» WORK INSTRUCTIONS
a - Return the passage of the Spigarelli Revolution riser thread starting with "## Charles A" and going on through "button through it.".
b - List every username that appears as a poster in the Spigarelli Revolution riser thread.
c - Continue the Spigarelli Revolution riser thread from the point where it stops.

# Spigarelli Revolution Riser?



## Devinocd (May 7, 2014)

Can anyone tell me a little bit abojt these risers? They look very different that a standard one. I find them interesting and like the look. Whats the theory behind this texhnology?











Sent from my iPhone using Tapatalk


----------



## Coykoi (Jan 2, 2018)

I can tell you that I really like mine. I use it for Olympic recurve. I shoot league indoor 20 yards(18 meters). I think for indoor and barebow it is fine. The only complaint that I have is that when I shoot over 46 pounds it creeks a little, I know of other people who shoot over 50lbs and don’t seem to have a problem.( It could all just be in my head) So I will use my gillo G1 for outdoor.
I tend to shoot a few points higher with the spigarelli revolution. But I think that has more to do with that I am more comfortable shooting it. Probably because I shoot it more. 
I think one can shoot a good score with it. For NFAA 20 yards I shoot between a 288 and 295 out of 300. The bow can out shoot me. 
Another thought that I have on this bow is that it is just a giant leaf spring.


----------



## Devinocd (May 7, 2014)

Coykoi said:


> I can tell you that I really like mine. I use it for Olympic recurve. I shoot league indoor 20 yards(18 meters). I think for indoor and barebow it is fine. The only complaint that I have is that when I shoot over 46 pounds it creeks a little, I know of other people who shoot over 50lbs and don’t seem to have a problem.( It could all just be in my head) So I will use my gillo G1 for outdoor.
> I tend to shoot a few points higher with the spigarelli revolution. But I think that has more to do with that I am more comfortable shooting it. Probably because I shoot it more.
> I think one can shoot a good score with it. For NFAA 20 yards I shoot between a 288 and 295 out of 300. The bow can out shoot me.
> Another thought that I have on this bow is that it is just a giant leaf spring.


Hey thanks so much for the reply! 
Ive read somewhere that they bent or something on higher pounds but i wont be shooting over 45# anyways. 
Im unfamiliar with a leaf spring but ive heard that this riser does something different than others in terms of how it shoots.
Is it possible to use a rest other than the one supplied? I dont see a berger hole. 
I love the look. I tend to like things that are different lol.


Sent from my iPhone using Tapatalk


----------



## Charles A Smith (Dec 9, 2014)

It’s an incredible piece of minimalist Italian art. And mine is very quiet. The rest is a special adaptation of the Spigarelli ZT that bolts on with two small bolts and has the hole for the Berger button through it.


----------



## Coykoi (Jan 2, 2018)

https://cdn.shopify.com/s/files/1/1...db-84e6-65aee8d6504e_480x480.jpg?v=1518050410
That is a leaf spring. 
And yes there is a place for the button. The rest is really good that comes with it.


----------



## Devinocd (May 7, 2014)

Coykoi said:


> https://cdn.shopify.com/s/files/1/1...db-84e6-65aee8d6504e_480x480.jpg?v=1518050410
> That is a leaf spring.

» DATASET EXTRACT
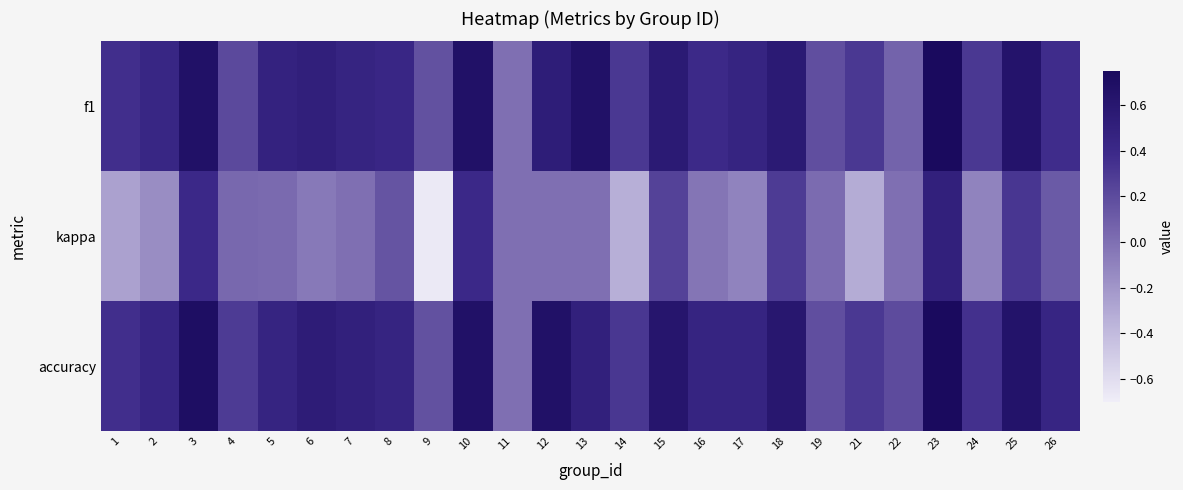

Reading left to right, transcribe all the data shown in this chart.

f1: 1=0.4	2=0.4	3=0.7	4=0.2	5=0.5	6=0.5	7=0.5	8=0.4	9=0.2	10=0.7	11=0.0	12=0.5	13=0.7	14=0.3	15=0.6	16=0.4	17=0.5	18=0.6	19=0.2	21=0.3	22=0.1	23=0.7	24=0.3	25=0.6	26=0.4
kappa: 1=-0.3	2=-0.2	3=0.4	4=0.0	5=0.0	6=-0.1	7=0.0	8=0.2	9=-0.7	10=0.4	11=0.0	12=0.0	13=0.0	14=-0.3	15=0.2	16=-0.0	17=-0.1	18=0.3	19=0.0	21=-0.3	22=0.0	23=0.5	24=-0.1	25=0.3	26=0.1
accuracy: 1=0.4	2=0.4	3=0.7	4=0.3	5=0.5	6=0.5	7=0.5	8=0.5	9=0.2	10=0.7	11=0.0	12=0.7	13=0.5	14=0.3	15=0.6	16=0.5	17=0.5	18=0.6	19=0.2	21=0.3	22=0.2	23=0.8	24=0.3	25=0.6	26=0.4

» RESULTS OF THE EXERCISE
a -
## Charles A Smith (Dec 9, 2014)

It’s an incredible piece of minimalist Italian art. And mine is very quiet. The rest is a special adaptation of the Spigarelli ZT that bolts on with two small bolts and has the hole for the Berger button through it.

b -
Devinocd
Coykoi
Charles A Smith

c -
> And yes there is a place for the button. The rest is really good that comes with it.


Ive never used a rest like the one in the picture. I was planning on using a bodoodle timberdoodle finger rest with it if i could. I guess i just like options lol. What limbs do u put on it?


Sent from my iPhone using Tapatalk


----------



## Coykoi (Jan 2, 2018)

I would suggest trying the rest that comes with it. Give it a couple weeks. The rest is basically a zt rest from spigarelli. Once you have the rest adjusted right you don’t need to think about it again. 
As far as limbs go... I am pretty cheap. I shoot what ever I find used. Right now I have a set of Hoyt excel on. For indoors I have not found a big difference in limbs. They all seam to score about the same for me. But I have not tried I large variety.... 5 sets. Some foam wood and bamboo. Either I am not good enough to know the difference or I am looking at score and not feel


----------



## Devinocd (May 7, 2014)

Coykoi said:


> I would suggest trying the rest that comes with it. Give it a couple weeks. The rest is basically a zt rest from spigarelli. Once you have the rest adjusted right you don’t need to think about it again.
> As far as limbs go... I am pretty cheap. I shoot what ever I find used. Right now I have a set of Hoyt excel on. For indoors I have not found a big difference in limbs. They all seam to score about the same for me. But I have not tried I large variety.... 5 sets. Some foam wood and bamboo. Either I am not good enough to know the difference or I am looking at score and not feel


I would need to use a plunger with that style rest correct?


Sent from my iPhone using Tapatalk


----------



## Coykoi (Jan 2, 2018)

Yes You will need a plunger.


----------



## Devinocd (May 7, 2014)

Coykoi said:


> Yes You will need a plunger.


Do you prefer larger risers compared to the smaller ones? Im more into shooting smaller bows so this would be a little different for me. 


Sent from my iPhone using Tapatalk


----------



## Coykoi (Jan 2, 2018)

You could order the 23 inch riser and put short limbs on the riser. I think that would be a 64 inch AMO. 
I am 5ft 7in. I have a 27 and 1/4 inch draw I shoot a 25 inch riser with short limbs. 66 AMO.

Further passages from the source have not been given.